From John Adams's Summation at the Boston Massacre Trial
I will enlarge no more on the evidence, but submit it to you. Facts are stubborn things; and whatever may be our wishes, our inclinations, or the dictates of our passions, they cannot alter the state of facts and evidence: nor is the law less stable than the fact; if an assault was made to endanger their lives, the law is clear, they had a right to kill in their own defence; if it was not so severe as to endanger their lives, yet if they were assaulted at all, struck and abused by blows of any sort, by snow-balls, oyster-shells, cinders, clubs, or sticks of any kind; this was a provocation, for which the law reduces the offence of killing, down to manslaughter, in consideration of those passions in our nature, which cannot be eradicated.

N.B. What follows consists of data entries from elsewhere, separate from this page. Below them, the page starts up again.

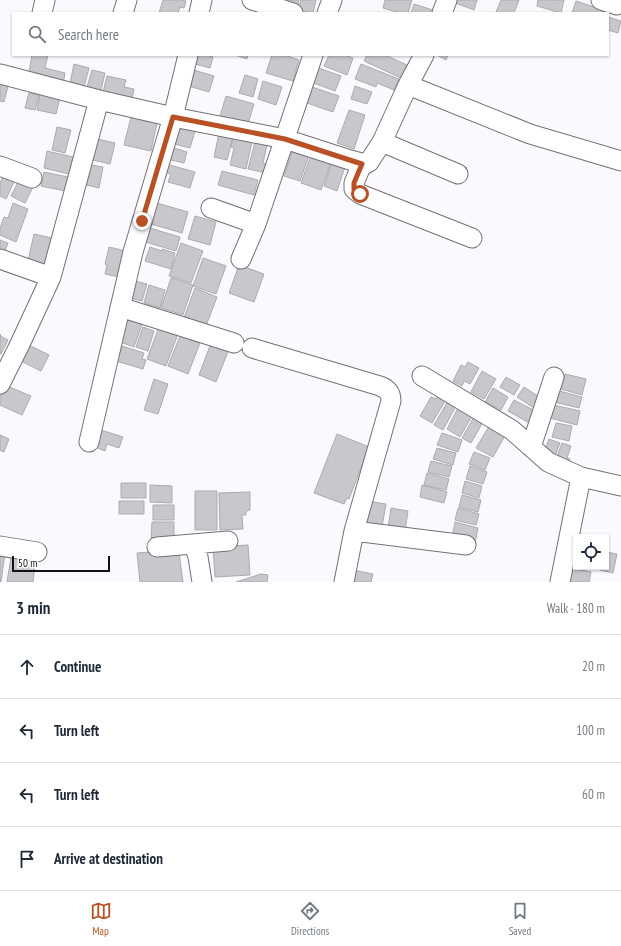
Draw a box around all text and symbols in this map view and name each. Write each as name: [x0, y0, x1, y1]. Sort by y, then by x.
search box: [12, 12, 609, 56]
icon: search: [26, 23, 48, 45]
text: Search here: [58, 25, 119, 44]
route start: [351, 185, 369, 203]
route end: [133, 212, 151, 230]
map controls: [573, 534, 609, 570]
button: locate: [573, 534, 609, 570]
scale bar: [12, 554, 110, 573]
text: 50 m: [18, 556, 37, 570]
text: 3 min: [16, 597, 50, 619]
text: Walk · 180 m: [547, 600, 605, 617]
icon: ahead: [16, 656, 38, 678]
text: Continue: [54, 657, 101, 676]
text: 20 m: [582, 658, 605, 675]
icon: left: [16, 720, 38, 742]
text: Turn left: [54, 721, 99, 740]
text: 100 m: [576, 722, 605, 739]
icon: left: [16, 784, 38, 806]
text: Turn left: [54, 785, 99, 804]
text: 60 m: [582, 786, 605, 803]
icon: arrive: [16, 848, 38, 870]
text: Arrive at destination: [54, 849, 163, 868]
tab: Map: [90, 900, 112, 938]
tab: Directions: [291, 900, 329, 938]
tab: Saved: [509, 900, 531, 938]

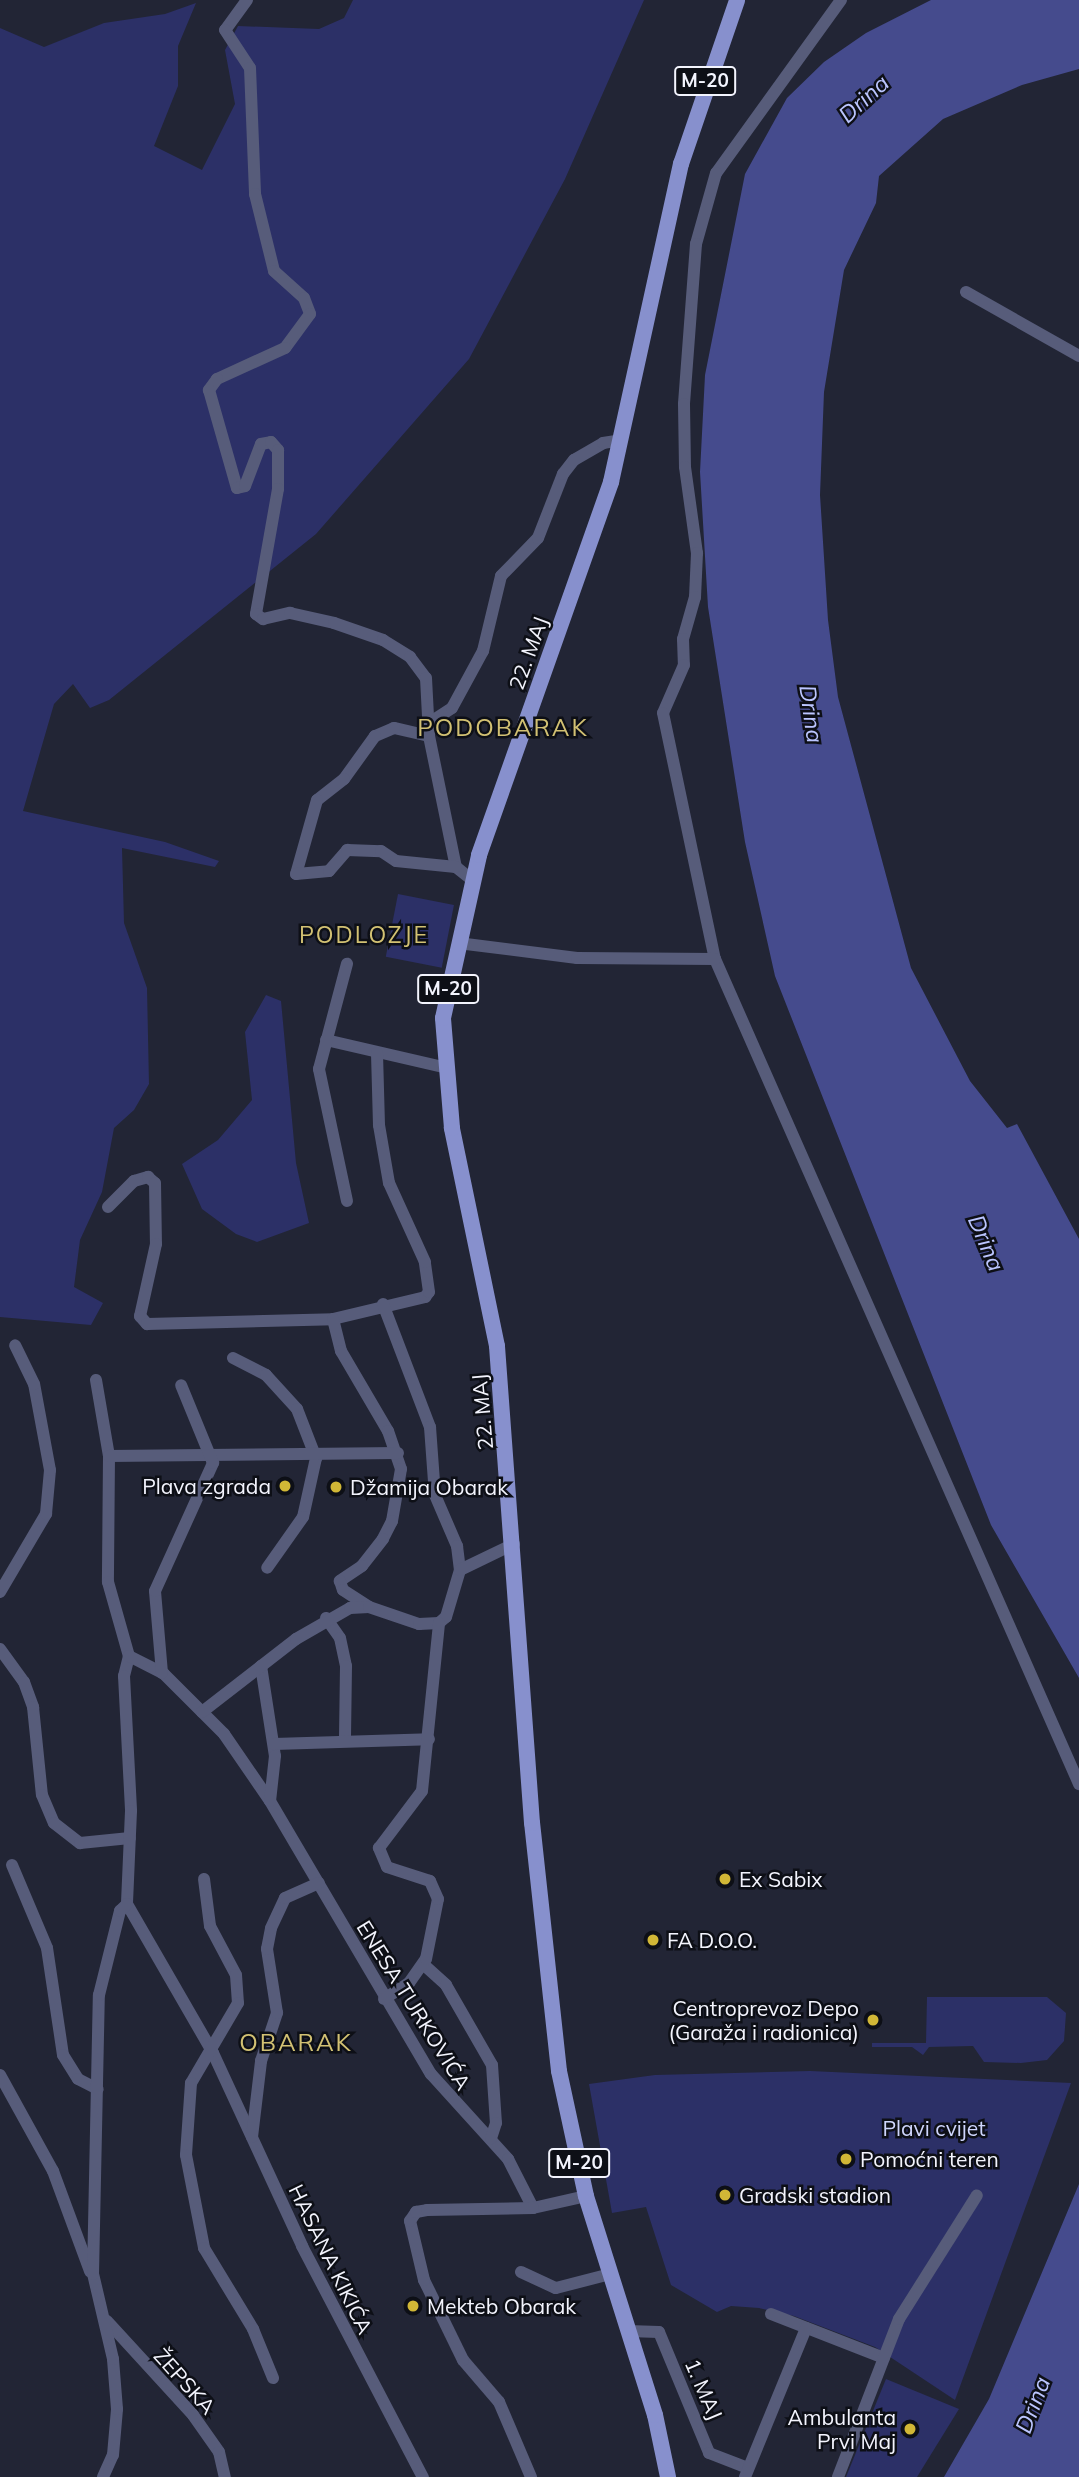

To your candour and justice I submit the prisoners and their cause.
The law, in all vicissitudes of government, fluctuations of the passions, or flights of enthusiasm, will preserve a steady undeviating course; it will not bend to the uncertain wishes, imaginations, and wanton tempers of men. To use the words of a great and worthy man, a patriot, and an hero, and enlightened friend of mankind, and a martyr to liberty … "The law, (says he,) no passion can disturb. 'Tis void of desire and fear, lust and anger. … It does not enjoin that which pleases a weak, frail man, but without any regard to persons, commands that which is good, and punishes evil in all, whether rich, or poor, high or low, 'Tis deaf, inexorable, inflexible. On the one hand it is inexorable to the cries and lamentations of the prisoners; on the other it is deaf, deaf as an adder to the clamours of the populace.